Given problem A:
In the article on the power blackout in Spain and Portugal, how many rescue operations did emergency services workers carry out in Madrid, and for what purpose?
Given problem B:
Name every region that the article on the power blackout in Spain and Portugal says had power back about three and a half hours after the blackout began.
Given problem C:
Pick up the article on the power blackout in Spain and Portugal after its final sentence and extend it with further prose.

Document section:
Passengers were also forced to flee through dark tunnels on underground networks in Spain and Portugal, and emergency services workers carried out 286 rescue operations to free people trapped inside elevators across Madrid.
Elsewhere, British tennis player Jacob Fearnley was forced to leave the clay court at the Madrid Open after scoreboards and a camera above the court were affected.
The Portuguese Cabinet convened an emergency meeting at the Prime Minister’s residence in response to the blackouts, and Spanish Prime Minister Pedro Sánchez visited Red Eléctrica to follow efforts at restoring grid operations.
Slow return of power
About three and a half hours after the blackout began, power had returned to parts of Galicia, the Basque Country, and Catalonia, but officials warned it could be days before full normality resumes.
In a televised address, Sanchez called on the public to “cooperate with all authorities, to act with responsibility and civility”.
Portuguese authorities said the blackouts may have been caused by a “very large oscillation in the electrical voltage” in the Spanish system.

Stored records:
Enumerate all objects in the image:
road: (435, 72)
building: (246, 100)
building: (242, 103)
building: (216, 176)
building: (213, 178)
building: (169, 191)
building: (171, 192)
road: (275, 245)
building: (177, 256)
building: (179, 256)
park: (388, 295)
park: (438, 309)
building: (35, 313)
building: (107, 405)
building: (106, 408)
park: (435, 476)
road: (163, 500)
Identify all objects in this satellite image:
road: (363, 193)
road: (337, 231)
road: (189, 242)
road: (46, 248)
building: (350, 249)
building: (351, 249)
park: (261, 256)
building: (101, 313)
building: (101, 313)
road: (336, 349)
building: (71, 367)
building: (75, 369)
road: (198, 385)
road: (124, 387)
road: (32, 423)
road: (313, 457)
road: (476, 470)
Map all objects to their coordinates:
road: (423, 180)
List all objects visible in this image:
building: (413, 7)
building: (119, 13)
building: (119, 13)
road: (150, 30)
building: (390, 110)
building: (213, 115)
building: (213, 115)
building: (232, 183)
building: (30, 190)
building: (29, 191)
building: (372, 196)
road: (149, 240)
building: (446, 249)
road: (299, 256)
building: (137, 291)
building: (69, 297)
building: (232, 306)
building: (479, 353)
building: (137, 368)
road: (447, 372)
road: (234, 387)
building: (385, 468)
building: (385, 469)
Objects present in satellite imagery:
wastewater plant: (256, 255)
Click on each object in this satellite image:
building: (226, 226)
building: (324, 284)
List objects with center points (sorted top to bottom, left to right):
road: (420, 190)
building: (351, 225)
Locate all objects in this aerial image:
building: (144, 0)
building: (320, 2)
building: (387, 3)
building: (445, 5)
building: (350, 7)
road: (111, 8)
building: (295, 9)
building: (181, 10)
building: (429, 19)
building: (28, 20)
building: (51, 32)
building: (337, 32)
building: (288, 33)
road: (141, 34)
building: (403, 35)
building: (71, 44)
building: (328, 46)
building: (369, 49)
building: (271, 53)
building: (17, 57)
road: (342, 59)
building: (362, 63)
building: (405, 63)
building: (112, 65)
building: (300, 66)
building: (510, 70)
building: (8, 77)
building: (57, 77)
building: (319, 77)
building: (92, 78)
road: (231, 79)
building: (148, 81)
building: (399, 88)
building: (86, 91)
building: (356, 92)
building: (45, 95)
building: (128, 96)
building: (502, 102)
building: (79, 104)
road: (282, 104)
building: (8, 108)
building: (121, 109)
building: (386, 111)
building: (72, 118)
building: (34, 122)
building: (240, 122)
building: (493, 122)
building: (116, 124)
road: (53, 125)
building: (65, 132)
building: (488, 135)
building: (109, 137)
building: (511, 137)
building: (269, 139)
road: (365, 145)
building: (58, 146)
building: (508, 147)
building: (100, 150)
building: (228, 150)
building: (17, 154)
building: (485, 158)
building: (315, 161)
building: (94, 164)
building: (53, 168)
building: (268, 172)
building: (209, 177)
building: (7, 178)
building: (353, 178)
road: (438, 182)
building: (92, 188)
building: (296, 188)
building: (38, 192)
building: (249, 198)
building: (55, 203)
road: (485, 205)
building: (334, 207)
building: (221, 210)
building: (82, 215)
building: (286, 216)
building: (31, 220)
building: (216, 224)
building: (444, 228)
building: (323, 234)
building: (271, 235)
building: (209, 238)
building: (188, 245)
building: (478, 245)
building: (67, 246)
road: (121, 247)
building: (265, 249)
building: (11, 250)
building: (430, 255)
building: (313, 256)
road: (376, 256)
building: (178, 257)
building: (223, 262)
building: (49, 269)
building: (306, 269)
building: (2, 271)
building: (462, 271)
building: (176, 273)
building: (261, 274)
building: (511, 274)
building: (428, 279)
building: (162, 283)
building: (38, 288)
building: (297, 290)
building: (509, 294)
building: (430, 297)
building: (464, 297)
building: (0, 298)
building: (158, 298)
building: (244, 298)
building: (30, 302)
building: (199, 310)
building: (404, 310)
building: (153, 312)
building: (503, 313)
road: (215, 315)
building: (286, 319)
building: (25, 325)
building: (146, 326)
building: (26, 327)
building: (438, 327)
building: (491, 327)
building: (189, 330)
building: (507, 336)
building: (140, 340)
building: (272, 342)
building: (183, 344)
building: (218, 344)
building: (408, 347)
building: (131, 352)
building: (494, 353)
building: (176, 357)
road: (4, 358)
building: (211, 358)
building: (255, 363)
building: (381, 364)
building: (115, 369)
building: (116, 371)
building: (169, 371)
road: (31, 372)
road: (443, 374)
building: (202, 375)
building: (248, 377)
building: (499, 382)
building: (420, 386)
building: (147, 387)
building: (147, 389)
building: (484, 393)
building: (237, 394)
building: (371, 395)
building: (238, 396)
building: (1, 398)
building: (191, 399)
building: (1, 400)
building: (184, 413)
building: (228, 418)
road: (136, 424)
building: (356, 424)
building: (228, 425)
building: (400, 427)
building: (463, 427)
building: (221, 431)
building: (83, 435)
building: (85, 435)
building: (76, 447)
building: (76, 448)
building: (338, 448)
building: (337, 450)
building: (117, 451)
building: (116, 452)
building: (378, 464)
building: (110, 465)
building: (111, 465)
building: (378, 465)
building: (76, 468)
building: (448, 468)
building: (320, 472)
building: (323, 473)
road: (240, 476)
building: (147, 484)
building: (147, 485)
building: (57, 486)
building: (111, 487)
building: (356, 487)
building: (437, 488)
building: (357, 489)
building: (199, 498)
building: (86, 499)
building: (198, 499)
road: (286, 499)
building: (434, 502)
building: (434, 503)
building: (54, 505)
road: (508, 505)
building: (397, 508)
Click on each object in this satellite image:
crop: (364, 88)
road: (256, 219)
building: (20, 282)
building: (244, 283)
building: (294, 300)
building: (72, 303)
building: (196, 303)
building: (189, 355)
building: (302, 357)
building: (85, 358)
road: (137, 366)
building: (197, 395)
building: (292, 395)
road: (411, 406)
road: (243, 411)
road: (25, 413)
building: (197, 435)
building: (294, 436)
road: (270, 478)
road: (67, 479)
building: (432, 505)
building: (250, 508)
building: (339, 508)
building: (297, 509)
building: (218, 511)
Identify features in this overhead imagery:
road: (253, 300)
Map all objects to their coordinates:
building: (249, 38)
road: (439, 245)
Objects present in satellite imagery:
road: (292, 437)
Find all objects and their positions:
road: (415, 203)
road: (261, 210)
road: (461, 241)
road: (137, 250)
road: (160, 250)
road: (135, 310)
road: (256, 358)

Exercise response A:
They carried out 286 rescue operations to free people trapped inside elevators across Madrid.

Exercise response B:
Galicia, the Basque Country, and Catalonia.

Exercise response C:
The cybersecurity wing of the European Union suggested a technical or cable fault was responsible for the outage.
Preliminary findings from the European Union Agency for Cybersecurity (ENISA) suggested it was not an attack.
A spokesman said the investigation ”seems to point to a technical/cable issue”.
In a televised address, Sanchez said: “We still do not have conclusive information about the reasons for this outage ... It’s better not to speculate, we will know the causes, we do not rule out any hypothesis.”
Flight disruptions
Ongoing issues raise the prospect of significant disruption for British holidaymakers and travellers in the region.
More than 500 flights were scheduled to leave Britain for airports in Portugal and Spain, equivalent to almost 100,000 seats.
The blackout is thought to be Europe’s biggest ever, eclipsing a 2003 outage that left 56 million people in Italy and parts of Switzerland without electricity for up to 12 hours.
The largest power cut in history was in India in 2012, when 700 million people, roughly 10% of the world’s population at the time, were left without electricity.